1. “In one salutation to Thee, my God, let all my senses spread out and touch this world at Thy feet.

Like a rain-cloud of July hung low with its burden of unshed showers let all my mind bend down at Thy door in one salutation to Thee.

Let all my songs gather together their diverse strains into a single current and flow to a sea of silence in one salutation to Thee.

Like a flock of homesick cranes flying night and day back to their mountain nests let all my life take its voyage to its eternal home in one salutation to Thee.” (Rabindranath Tagore, Gitanjali (Song Offerings), New York and London: The Macmillan Company, 1913).

2. “This is my prayer to Thee, my Lord – strike, strike at the root of penury in my heart.

Give me the strength lightly to bear my joys and sorrows.

Give me the strength to make my love fruitful in service.

Give me the strength never to disown the poor or bend my knees before insolent might.
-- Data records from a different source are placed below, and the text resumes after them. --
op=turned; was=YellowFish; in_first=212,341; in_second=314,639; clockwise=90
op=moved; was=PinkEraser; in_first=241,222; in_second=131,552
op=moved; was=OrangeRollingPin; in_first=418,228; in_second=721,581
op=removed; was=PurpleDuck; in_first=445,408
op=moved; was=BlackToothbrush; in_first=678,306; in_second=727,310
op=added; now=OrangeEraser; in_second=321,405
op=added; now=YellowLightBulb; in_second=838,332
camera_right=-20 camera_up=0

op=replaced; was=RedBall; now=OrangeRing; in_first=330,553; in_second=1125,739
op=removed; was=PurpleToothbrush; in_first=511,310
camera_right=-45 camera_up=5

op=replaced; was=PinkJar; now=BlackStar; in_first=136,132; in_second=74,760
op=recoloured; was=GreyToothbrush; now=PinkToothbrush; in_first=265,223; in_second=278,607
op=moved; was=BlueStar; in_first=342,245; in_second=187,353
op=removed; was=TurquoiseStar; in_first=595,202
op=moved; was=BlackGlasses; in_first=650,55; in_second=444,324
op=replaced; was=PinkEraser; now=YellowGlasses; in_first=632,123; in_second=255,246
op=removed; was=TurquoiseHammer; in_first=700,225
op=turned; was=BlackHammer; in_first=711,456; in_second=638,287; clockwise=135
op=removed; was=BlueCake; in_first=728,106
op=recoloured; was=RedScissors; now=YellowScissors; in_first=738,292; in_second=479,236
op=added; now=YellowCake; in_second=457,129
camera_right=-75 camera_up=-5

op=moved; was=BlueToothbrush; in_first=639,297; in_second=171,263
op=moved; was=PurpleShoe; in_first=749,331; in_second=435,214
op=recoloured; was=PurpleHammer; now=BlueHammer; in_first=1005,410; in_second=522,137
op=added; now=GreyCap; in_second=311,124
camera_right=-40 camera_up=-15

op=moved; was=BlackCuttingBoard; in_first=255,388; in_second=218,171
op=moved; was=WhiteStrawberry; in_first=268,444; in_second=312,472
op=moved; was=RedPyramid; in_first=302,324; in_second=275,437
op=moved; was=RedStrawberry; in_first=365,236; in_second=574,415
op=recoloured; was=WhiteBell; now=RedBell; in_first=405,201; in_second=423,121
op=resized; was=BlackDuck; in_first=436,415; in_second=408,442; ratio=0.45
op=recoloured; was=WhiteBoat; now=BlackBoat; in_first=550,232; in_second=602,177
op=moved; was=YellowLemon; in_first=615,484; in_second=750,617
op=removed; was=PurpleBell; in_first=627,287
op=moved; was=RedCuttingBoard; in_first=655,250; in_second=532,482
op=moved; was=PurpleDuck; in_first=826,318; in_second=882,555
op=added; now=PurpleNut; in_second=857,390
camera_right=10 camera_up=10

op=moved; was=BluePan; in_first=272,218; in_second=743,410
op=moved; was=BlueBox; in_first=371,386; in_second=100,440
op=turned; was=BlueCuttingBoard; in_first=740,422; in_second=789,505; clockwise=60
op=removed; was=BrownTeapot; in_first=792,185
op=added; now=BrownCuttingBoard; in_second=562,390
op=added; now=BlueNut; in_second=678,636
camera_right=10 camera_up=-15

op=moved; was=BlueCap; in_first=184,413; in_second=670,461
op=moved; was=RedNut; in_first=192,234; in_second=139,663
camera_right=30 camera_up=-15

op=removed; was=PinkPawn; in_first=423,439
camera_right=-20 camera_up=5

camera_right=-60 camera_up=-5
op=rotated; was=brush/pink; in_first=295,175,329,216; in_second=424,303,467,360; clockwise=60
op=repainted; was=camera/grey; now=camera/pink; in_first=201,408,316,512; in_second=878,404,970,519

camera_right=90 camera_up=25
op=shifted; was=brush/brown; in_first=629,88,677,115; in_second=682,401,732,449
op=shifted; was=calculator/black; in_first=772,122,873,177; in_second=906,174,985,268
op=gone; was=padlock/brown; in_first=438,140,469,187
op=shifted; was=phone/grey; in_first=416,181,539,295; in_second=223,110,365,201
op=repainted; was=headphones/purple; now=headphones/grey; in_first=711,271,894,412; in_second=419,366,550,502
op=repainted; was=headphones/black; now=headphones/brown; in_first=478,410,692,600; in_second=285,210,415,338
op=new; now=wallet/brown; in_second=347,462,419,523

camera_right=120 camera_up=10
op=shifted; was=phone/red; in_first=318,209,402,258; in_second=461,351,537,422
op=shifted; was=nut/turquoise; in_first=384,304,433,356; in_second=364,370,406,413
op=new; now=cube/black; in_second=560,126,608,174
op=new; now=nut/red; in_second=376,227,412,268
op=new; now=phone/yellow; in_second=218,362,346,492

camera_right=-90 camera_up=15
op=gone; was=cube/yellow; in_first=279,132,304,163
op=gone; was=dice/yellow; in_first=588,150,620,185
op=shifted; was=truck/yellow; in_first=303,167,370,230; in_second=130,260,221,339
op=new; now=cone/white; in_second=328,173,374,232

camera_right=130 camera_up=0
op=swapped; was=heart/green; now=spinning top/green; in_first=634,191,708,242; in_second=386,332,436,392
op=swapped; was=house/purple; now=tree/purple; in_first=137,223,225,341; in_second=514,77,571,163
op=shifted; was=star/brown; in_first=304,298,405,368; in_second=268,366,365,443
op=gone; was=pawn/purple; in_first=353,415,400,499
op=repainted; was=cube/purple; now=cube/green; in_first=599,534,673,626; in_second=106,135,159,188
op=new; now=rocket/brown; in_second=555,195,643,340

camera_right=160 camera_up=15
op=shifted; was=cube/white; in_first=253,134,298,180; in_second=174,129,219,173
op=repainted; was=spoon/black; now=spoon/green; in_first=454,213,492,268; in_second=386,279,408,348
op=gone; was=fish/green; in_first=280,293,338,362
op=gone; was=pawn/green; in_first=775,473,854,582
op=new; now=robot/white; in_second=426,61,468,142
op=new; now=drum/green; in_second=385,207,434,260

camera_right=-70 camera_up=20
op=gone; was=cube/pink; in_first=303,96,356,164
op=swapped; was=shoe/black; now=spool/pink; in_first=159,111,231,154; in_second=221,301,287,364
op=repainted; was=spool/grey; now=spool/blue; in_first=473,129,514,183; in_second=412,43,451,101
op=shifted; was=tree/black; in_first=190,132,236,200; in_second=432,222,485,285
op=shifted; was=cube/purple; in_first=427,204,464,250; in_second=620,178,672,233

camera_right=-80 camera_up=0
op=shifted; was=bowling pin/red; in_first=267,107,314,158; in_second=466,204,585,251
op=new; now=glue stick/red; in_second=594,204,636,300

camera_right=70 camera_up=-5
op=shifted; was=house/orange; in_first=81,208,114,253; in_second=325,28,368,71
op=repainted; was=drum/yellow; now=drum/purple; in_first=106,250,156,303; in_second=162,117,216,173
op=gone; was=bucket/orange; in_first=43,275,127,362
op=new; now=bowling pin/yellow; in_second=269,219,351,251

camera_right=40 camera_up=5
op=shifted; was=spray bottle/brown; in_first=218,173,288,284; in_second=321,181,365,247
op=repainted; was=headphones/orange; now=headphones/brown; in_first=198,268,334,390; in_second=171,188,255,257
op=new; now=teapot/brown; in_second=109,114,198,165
Give me the strength to raise my mind high above daily trifles.

And give me the strength to surrender my strength to Thy will with love.” (Tagore 1913, Gitanjali).

3. “Day after day, O Lord of my life, shall I stand before Thee face to face. With folded hands, O Lord of all worlds, shall I stand before Thee face to face.

Under Thy great sky in solitude and silence, with humble heart shall I stand before Thee face to face.

In this laborious world of Thine, tumultuous with toil and with struggle, among hurrying crowds shall I stand before Thee face to face.

And when my work shall be done in this world, O King of kings, alone and speechless shall I stand before Thee face to face.” (Tagore 1913).

4. “Our love of God is accurately careful of its responsibilities. It is austere in its probity and it must have intellect for its ally. Since what it deals with is immense in value, it has to be cautious about the purity of its coins. Therefore, when our soul cries for the gift of immortality, its first prayer is, ‘Lead me from the unreal to truth.’ ” (Tagore, as cited in Chakravarty 1961, 281).

5. “Accept me, dear God, accept me for this while. Let those orphaned days that passed without You be forgotten.

Do not turn away Your face from my heart’s dark secrets, but burn them till they are alight with Your fire.” (From Tagore’s prayer “Accept Me”, as cited in Vetter 1997, 1).

“The self-expression of God is in the endless variety of creation; and our attitude toward the Infinite Being must also in its expression have a variety of individuality ceaseless and unending. Those sects which jealously build their boundaries with too rigid creeds excluding all spontaneous movement of the living spirit may hoard their theology but they kill religion.” (Tagore, as cited in Chakravarty 1961, 286).

6. “The rain has held back for days and days, my God, in my arid heart. The horizon is fiercely naked – not the thinnest cover of a soft cloud, not the vaguest hint of a distant cool shower.

Send Thy angry storm, dark with death, if it is Thy wish, and with lashes of lightning startle the sky from end to end.

But call back, my Lord, call back this pervading silent heat, still and keen and cruel, burning the heart with dire despair.

Let the cloud of grace bend low from above like the tearful look of the mother on the day of the father’s wrath.” (Tagore 1913).

“Time is endless in Thy hands, my Lord. There is none to count Thy minutes. Days and nights pass and ages bloom and fade like flowers. Thou knowest how to wait.” (Tagore 1913).